The high performance playground of Trestles has been replaced by Slater’s Water Feature in the farmlands of Central Cali.
So it leaves Europe and Pipe to bring the drama, for the last time in the current window. Yes. Again. You read that right. Portugal and France are reportedly being moved to spring (could be epic, could be awful, will be cold) in the 2019 rejig of the tour and as you’ll have read, a lot, online the Pipe event is in the wind due to permit problems that are yet to be resolved.
So in an era of big change, the rise of wave pools as serious venues, big question marks over the tour’s financial viability and a trimming of the tour back to a Mentawai play off style finish in September it’s pretty poor timing for the apex predators of the brine to throw their toys out of the pram.
If we’ve learned anything from recent weeks is everyone has an opinion.

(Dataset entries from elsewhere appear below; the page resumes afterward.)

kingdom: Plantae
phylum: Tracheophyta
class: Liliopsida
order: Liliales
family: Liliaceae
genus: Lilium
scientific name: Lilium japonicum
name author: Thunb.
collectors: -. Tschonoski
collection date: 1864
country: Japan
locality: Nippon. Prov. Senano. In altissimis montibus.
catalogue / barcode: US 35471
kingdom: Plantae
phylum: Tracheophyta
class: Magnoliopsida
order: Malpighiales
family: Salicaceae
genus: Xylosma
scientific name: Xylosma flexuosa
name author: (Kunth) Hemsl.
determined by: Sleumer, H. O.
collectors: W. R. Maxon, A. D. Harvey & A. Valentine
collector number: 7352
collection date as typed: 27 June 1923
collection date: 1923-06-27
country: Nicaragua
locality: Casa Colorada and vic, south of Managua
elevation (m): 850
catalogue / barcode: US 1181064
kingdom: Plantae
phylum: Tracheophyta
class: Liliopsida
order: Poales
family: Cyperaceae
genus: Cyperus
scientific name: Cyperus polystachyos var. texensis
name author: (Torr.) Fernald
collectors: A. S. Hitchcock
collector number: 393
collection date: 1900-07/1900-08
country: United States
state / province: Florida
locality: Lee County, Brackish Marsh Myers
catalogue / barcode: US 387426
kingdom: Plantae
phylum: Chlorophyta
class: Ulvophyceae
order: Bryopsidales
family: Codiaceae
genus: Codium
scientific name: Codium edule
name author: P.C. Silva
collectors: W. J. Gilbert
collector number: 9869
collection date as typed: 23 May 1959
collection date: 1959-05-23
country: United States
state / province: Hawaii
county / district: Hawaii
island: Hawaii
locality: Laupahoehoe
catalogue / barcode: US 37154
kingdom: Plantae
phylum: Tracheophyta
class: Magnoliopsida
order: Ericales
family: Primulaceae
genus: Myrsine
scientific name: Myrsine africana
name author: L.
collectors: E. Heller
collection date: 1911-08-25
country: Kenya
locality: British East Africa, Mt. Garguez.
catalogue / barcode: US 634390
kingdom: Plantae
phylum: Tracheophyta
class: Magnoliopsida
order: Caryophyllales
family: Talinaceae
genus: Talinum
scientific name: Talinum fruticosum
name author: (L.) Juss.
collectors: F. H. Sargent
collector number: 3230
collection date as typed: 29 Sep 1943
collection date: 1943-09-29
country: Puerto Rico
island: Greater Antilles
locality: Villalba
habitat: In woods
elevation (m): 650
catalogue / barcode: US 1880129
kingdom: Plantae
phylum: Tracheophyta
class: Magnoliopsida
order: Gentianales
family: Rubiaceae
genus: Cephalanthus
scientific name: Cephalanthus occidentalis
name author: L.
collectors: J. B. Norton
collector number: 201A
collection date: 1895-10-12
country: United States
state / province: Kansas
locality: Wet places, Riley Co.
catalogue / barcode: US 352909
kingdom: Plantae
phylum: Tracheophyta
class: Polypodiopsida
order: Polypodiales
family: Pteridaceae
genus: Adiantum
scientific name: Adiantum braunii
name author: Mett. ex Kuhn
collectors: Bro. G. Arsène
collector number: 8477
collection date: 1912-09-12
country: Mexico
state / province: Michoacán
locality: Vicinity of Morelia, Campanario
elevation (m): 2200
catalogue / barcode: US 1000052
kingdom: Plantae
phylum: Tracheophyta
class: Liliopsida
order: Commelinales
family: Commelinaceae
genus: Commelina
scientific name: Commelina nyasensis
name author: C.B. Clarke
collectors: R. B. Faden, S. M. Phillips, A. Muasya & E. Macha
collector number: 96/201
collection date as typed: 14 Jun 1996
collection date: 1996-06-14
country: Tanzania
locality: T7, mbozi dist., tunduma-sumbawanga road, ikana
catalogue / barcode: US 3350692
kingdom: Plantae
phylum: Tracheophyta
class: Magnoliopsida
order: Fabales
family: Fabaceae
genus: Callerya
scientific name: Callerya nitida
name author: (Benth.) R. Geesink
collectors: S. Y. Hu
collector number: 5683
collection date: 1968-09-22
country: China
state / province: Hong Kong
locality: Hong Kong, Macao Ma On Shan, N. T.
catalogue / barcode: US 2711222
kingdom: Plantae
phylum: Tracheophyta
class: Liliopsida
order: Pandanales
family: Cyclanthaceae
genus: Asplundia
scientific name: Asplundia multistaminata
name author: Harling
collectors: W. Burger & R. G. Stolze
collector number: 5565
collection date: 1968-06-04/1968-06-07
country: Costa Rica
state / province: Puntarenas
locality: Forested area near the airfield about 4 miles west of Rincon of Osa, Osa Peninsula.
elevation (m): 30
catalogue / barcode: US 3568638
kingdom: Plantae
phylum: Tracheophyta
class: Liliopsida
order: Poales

And we all know what opinions are like…
We’ve also learned not to bury whale carcasses on beaches, unless you want to encourage a massive shark all-you-can-eat buffet queue.
Sometimes don’t you just celebrate living in boring old Britain and Ireland? The biggest thing we have to worry about in the sea is bumping into a turd or a plastic bag not a prehistoric killing machine.

This is the quote from the WSL’s British boss, Soph, regarding Bitey McBitefacegate:
"The WSL puts the highest premium on safety. This cannot be just talk, and it cannot be compromised. Surfing is a sport that carries various forms of risk, and is unique in that wild animals inhabit our performance environment. Sharks are an occasional reality of WSL competitions, and of surfing in general. Everyone associated with our sport knows that. There have been incidents in the past - and it's possible that there will be incidents in the future - which did not (and will not) result in the cancellation of an event. However, current circumstances are very unusual and troubling, and we have decided that the elevated risk during this season's Margaret River Pro has crossed the threshold for what is acceptable."
Sophie Goldschmidt, WSL CEO

This is, of course, from Jaws:
“I think I am familiar with the fact that you are going to ignore this problem until it swims up and bites you in the ass.”